Made Aware: “Whatiri and AKA” by Matariki Williams looks at the work of the collaborative group Mata Aho, a quartet of four wāhine Māori (Erena Baker—Te Atiawa, Ngāti Toarangatira, Ngāti Raukawa; Sarah Hudson—Ngāti Awa, Ngāi Tūhoe; Bridget Reweti—Ngāti Ranginui, Ngāi Te Rangi; Dr Terri Te Tau—Ngāti Kahungunu, Rangitāne ki Wairarapa) “who produce large-scale, often site-specific works. Their work is made via a wānanga model in which they spend extended amounts of time together wherein strong ideas are accelerated and other ideas are parked for later.”

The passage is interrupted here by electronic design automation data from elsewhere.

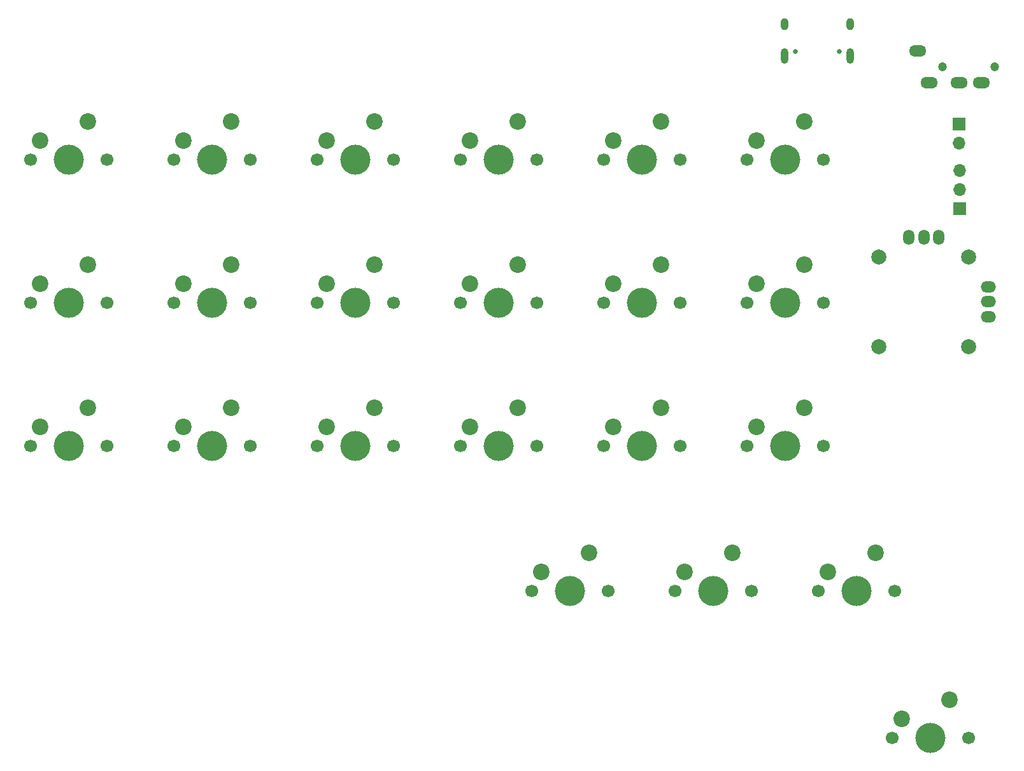
<source format=gbr>
%TF.GenerationSoftware,KiCad,Pcbnew,9.0.0*%
%TF.CreationDate,2025-03-25T03:22:16+09:00*%
%TF.ProjectId,keyboard,6b657962-6f61-4726-942e-6b696361645f,rev?*%
%TF.SameCoordinates,Original*%
%TF.FileFunction,Soldermask,Bot*%
%TF.FilePolarity,Negative*%
%FSLAX46Y46*%
G04 Gerber Fmt 4.6, Leading zero omitted, Abs format (unit mm)*
G04 Created by KiCad (PCBNEW 9.0.0) date 2025-03-25 03:22:16*
%MOMM*%
%LPD*%
G01*
G04 APERTURE LIST*
%ADD10C,1.700000*%
%ADD11C,4.000000*%
%ADD12C,2.200000*%
%ADD13C,2.010000*%
%ADD14O,1.500000X2.000000*%
%ADD15O,2.000000X1.500000*%
%ADD16C,0.650000*%
%ADD17O,1.000000X2.100000*%
%ADD18O,1.000000X1.600000*%
%ADD19R,1.700000X1.700000*%
%ADD20O,1.700000X1.700000*%
%ADD21C,1.200000*%
%ADD22O,2.300000X1.500000*%
G04 APERTURE END LIST*
D10*
%TO.C,SW12*%
X176351000Y-83554000D03*
D11*
X181431000Y-83554000D03*
D10*
X186511000Y-83554000D03*
D12*
X183971000Y-78474000D03*
X177621000Y-81014000D03*
%TD*%
D10*
%TO.C,SW14*%
X100151000Y-102604000D03*
D11*
X105231000Y-102604000D03*
D10*
X110311000Y-102604000D03*
D12*
X107771000Y-97524000D03*
X101421000Y-100064000D03*
%TD*%
D13*
%TO.C,J5*%
X193821000Y-77424000D03*
X193821000Y-89424000D03*
X205821000Y-77424000D03*
X205821000Y-89424000D03*
D14*
X201821000Y-74824000D03*
D15*
X208421000Y-85424000D03*
D14*
X199821000Y-74824000D03*
X197821000Y-74824000D03*
D15*
X208421000Y-81424000D03*
X208421000Y-83424000D03*
%TD*%
D10*
%TO.C,SW18*%
X176351000Y-102604000D03*
D11*
X181431000Y-102604000D03*
D10*
X186511000Y-102604000D03*
D12*
X183971000Y-97524000D03*
X177621000Y-100064000D03*
%TD*%
D10*
%TO.C,SW17*%
X157301000Y-102604000D03*
D11*
X162381000Y-102604000D03*
D10*
X167461000Y-102604000D03*
D12*
X164921000Y-97524000D03*
X158571000Y-100064000D03*
%TD*%
D10*
%TO.C,SW20*%
X166791000Y-121924000D03*
D11*
X171871000Y-121924000D03*
D10*
X176951000Y-121924000D03*
D12*
X174411000Y-116844000D03*
X168061000Y-119384000D03*
%TD*%
D10*
%TO.C,SW1*%
X81101000Y-64504000D03*
D11*
X86181000Y-64504000D03*
D10*
X91261000Y-64504000D03*
D12*
X88721000Y-59424000D03*
X82371000Y-61964000D03*
%TD*%
D16*
%TO.C,J1*%
X188570000Y-50150000D03*
X182790000Y-50150000D03*
D17*
X190000000Y-50680000D03*
D18*
X190000000Y-46500000D03*
D17*
X181360000Y-50680000D03*
D18*
X181360000Y-46500000D03*
%TD*%
D10*
%TO.C,SW11*%
X157301000Y-83554000D03*
D11*
X162381000Y-83554000D03*
D10*
X167461000Y-83554000D03*
D12*
X164921000Y-78474000D03*
X158571000Y-81014000D03*
%TD*%
D10*
%TO.C,SW9*%
X119201000Y-83554000D03*
D11*
X124281000Y-83554000D03*
D10*
X129361000Y-83554000D03*
D12*
X126821000Y-78474000D03*
X120471000Y-81014000D03*
%TD*%
D10*
%TO.C,SW10*%
X138251000Y-83554000D03*
D11*
X143331000Y-83554000D03*
D10*
X148411000Y-83554000D03*
D12*
X145871000Y-78474000D03*
X139521000Y-81014000D03*
%TD*%
D10*
%TO.C,SW15*%
X119201000Y-102604000D03*
D11*
X124281000Y-102604000D03*
D10*
X129361000Y-102604000D03*
D12*
X126821000Y-97524000D03*
X120471000Y-100064000D03*
%TD*%
D10*
%TO.C,SW5*%
X157301000Y-64504000D03*
D11*
X162381000Y-64504000D03*
D10*
X167461000Y-64504000D03*
D12*
X164921000Y-59424000D03*
X158571000Y-61964000D03*
%TD*%
D19*
%TO.C,J3*%
X204500000Y-59725000D03*
D20*
X204500000Y-62265000D03*
%TD*%
D10*
%TO.C,SW13*%
X81101000Y-102604000D03*
D11*
X86181000Y-102604000D03*
D10*
X91261000Y-102604000D03*
D12*
X88721000Y-97524000D03*
X82371000Y-100064000D03*
%TD*%
D10*
%TO.C,SW2*%
X100151000Y-64504000D03*
D11*
X105231000Y-64504000D03*
D10*
X110311000Y-64504000D03*
D12*
X107771000Y-59424000D03*
X101421000Y-61964000D03*
%TD*%
D21*
%TO.C,J4*%
X209300000Y-52150000D03*
X202300000Y-52150000D03*
D22*
X204500000Y-54300000D03*
X207500000Y-54300000D03*
X199000000Y-50000000D03*
X200500000Y-54300000D03*
%TD*%
D10*
%TO.C,SW3*%
X119201000Y-64504000D03*
D11*
X124281000Y-64504000D03*
D10*
X129361000Y-64504000D03*
D12*
X126821000Y-59424000D03*
X120471000Y-61964000D03*
%TD*%
D10*
%TO.C,SW4*%
X138251000Y-64504000D03*
D11*
X143331000Y-64504000D03*
D10*
X148411000Y-64504000D03*
D12*
X145871000Y-59424000D03*
X139521000Y-61964000D03*
%TD*%
D10*
%TO.C,SW6*%
X176351000Y-64504000D03*
D11*
X181431000Y-64504000D03*
D10*
X186511000Y-64504000D03*
D12*
X183971000Y-59424000D03*
X177621000Y-61964000D03*
%TD*%
D10*
%TO.C,SW8*%
X100151000Y-83554000D03*
D11*
X105231000Y-83554000D03*
D10*
X110311000Y-83554000D03*
D12*
X107771000Y-78474000D03*
X101421000Y-81014000D03*
%TD*%
D10*
%TO.C,SW22*%
X195661000Y-141424000D03*
D11*
X200741000Y-141424000D03*
D10*
X205821000Y-141424000D03*
D12*
X203281000Y-136344000D03*
X196931000Y-138884000D03*
%TD*%
D19*
%TO.C,J2*%
X204600000Y-71025000D03*
D20*
X204600000Y-68485000D03*
X204600000Y-65945000D03*
%TD*%
D10*
%TO.C,SW19*%
X147741000Y-121924000D03*
D11*
X152821000Y-121924000D03*
D10*
X157901000Y-121924000D03*
D12*
X155361000Y-116844000D03*
X149011000Y-119384000D03*
%TD*%
D10*
%TO.C,SW7*%
X81101000Y-83554000D03*
D11*
X86181000Y-83554000D03*
D10*
X91261000Y-83554000D03*
D12*
X88721000Y-78474000D03*
X82371000Y-81014000D03*
%TD*%
D10*
%TO.C,SW16*%
X138251000Y-102604000D03*
D11*
X143331000Y-102604000D03*
D10*
X148411000Y-102604000D03*
D12*
X145871000Y-97524000D03*
X139521000Y-100064000D03*
%TD*%
D10*
%TO.C,SW21*%
X185841000Y-121924000D03*
D11*
X190921000Y-121924000D03*
D10*
X196001000Y-121924000D03*
D12*
X193461000Y-116844000D03*
X187111000Y-119384000D03*
%TD*%
M02*

</source>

Informed Source: “The Conservation Of Māori Textiles in Aotearoa New Zealand” by Kate Blair & Rangi Te Kanawa looks at “the conservation of historical and cultural items aims to preserve our collective heritage for current and future generations. Emphasis is generally placed on physical preservation, but in the last 25 years more attention has been given to intangible cultural aspects of heritage preservation, such as knowledge of weaving practices, materials and indigenous knowledge systems.”

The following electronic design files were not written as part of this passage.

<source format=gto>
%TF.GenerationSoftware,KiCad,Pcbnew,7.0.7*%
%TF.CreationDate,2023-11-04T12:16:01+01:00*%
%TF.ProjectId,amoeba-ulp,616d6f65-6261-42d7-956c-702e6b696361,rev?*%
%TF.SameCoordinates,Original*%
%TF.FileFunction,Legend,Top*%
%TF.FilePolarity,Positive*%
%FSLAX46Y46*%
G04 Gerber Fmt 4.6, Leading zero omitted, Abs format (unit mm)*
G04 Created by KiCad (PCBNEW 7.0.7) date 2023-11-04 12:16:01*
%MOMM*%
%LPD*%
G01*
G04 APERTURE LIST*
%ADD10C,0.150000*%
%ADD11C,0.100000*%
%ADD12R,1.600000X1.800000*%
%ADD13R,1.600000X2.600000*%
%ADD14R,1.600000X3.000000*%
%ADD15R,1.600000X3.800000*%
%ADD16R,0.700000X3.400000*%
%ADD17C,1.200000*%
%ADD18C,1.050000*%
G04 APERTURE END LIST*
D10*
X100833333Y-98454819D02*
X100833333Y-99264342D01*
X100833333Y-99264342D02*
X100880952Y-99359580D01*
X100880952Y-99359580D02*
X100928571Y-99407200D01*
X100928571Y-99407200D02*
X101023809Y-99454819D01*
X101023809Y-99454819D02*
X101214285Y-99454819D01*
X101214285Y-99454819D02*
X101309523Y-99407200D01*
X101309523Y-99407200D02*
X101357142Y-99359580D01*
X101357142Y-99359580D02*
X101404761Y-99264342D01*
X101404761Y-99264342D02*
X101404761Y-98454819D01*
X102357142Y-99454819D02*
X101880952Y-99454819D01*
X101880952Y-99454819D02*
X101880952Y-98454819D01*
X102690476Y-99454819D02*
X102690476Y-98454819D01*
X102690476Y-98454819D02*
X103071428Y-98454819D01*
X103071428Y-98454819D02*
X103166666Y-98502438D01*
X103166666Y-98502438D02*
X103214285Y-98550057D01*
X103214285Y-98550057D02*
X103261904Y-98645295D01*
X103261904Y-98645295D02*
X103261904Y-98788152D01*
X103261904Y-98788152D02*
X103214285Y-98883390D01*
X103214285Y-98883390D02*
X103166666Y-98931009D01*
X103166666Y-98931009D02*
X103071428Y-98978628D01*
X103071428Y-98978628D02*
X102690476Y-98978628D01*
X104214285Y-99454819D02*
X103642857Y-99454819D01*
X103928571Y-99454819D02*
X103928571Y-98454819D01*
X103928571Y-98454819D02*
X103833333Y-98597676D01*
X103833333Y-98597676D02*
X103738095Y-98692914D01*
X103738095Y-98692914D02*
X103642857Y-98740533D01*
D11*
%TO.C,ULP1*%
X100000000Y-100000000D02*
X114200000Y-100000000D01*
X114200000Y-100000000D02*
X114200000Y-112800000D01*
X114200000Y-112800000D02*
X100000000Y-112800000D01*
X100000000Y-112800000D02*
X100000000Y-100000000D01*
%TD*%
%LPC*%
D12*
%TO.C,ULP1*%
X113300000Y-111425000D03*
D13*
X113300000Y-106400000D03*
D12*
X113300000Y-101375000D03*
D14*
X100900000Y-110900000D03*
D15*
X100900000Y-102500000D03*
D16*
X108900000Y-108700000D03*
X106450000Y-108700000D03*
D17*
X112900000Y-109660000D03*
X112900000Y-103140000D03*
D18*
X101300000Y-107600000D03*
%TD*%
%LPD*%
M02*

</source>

First Person: Veronica Bell: “Always though, notions of identity; perceptions of self, culture and history have been the subject matter of my work. As a white descendent of settler culture in Te Waipounamu South Island, I seek to address the uncomfortable truths that emerge from this inquiry. By working with textiles, I am able to use subversion and play as ways to present these knowledge; a soft glove for hard truths.”

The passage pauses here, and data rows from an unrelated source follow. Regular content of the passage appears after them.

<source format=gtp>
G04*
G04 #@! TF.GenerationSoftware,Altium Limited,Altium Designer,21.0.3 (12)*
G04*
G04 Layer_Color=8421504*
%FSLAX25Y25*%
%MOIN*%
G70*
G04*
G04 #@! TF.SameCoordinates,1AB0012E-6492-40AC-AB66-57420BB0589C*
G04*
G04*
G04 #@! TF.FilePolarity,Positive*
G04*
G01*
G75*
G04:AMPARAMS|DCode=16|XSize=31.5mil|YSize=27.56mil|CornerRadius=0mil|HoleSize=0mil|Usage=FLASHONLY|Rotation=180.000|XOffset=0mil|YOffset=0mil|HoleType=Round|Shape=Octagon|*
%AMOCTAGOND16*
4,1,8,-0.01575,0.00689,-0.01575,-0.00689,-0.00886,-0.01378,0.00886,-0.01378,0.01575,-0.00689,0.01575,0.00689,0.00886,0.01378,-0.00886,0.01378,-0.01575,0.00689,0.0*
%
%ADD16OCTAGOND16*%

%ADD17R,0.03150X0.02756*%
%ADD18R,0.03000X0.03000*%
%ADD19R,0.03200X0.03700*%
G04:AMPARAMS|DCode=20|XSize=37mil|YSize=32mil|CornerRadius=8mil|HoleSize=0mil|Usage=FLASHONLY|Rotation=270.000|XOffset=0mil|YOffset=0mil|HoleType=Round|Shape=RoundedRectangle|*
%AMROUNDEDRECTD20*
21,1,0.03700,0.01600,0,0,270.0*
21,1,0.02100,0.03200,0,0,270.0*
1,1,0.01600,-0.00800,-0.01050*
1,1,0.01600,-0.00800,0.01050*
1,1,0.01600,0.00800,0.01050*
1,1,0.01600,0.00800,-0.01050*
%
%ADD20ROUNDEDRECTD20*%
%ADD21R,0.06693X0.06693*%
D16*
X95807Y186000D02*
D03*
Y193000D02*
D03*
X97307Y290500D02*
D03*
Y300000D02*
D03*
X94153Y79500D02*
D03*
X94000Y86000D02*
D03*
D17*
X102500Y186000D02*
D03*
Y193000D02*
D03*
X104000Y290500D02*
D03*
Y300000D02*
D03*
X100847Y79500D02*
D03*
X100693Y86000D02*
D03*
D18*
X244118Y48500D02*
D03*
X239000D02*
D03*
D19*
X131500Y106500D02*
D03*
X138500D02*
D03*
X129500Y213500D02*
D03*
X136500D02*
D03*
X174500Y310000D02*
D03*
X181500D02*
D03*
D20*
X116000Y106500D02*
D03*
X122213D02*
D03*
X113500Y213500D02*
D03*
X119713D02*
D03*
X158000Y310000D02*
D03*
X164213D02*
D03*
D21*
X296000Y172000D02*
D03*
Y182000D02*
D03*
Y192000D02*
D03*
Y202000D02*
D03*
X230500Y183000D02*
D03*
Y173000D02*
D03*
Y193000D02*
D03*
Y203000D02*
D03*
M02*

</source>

In The Studio: Christopher Duncan: “My work usually had a quiet, subtle aspect to it. I would limit myself to only a few colors or rely on color for small detailing. This segue into linen led to the development of a narrative of structure and texture.”
Legacy: “The Pacific Sisters: Frocking it up” by Ane Tonga: “For more than 25 years, the Pacific Sisters have been a galvanizing force in Aotearoa New Zealand. Originating on the fringes of mainstream art and fashion, the group’s interdisciplinary practice is wide ranging, from fashion shows and fashion editorials as well as moving image and performance. The Pacific Sisters members include Selina Forsyth (Sāmoan), Suzanne Tamaki (Tūhoe), Nephi Tupaea (Ngāti Katoa), Rosanna Raymond (NZ Sāmoan/European), Ani O’Neill (Cook Islands Irish), Jaunnie Ilolahia (Tongan), Lisa Reihana (Ngā Puhi), Henry Taripo (Cook Islands) and Feeonaa Clifton (Wall) (NZ/Sāmoan/Sweden/Germany). Their fluid notions of sisterhood have been a catalyst for connections across a host of extended networks that, at one point, grew to more than 500 members.”
Spotlight on Education looks at Ngā Pae Māhutonga School of Design by Faith Kane and Dunedin’s LoomRoom by Christine Keller.
In Review looks at three different exhibitions from around Aotearoa New Zealand: DUIRVIAS reviewed by Robyn Maree Pickens, Bush coat reviewed by Grace Ryder, and All the careers I have ever considered doing in order to finance my art career reviewed by Abby Cunnane.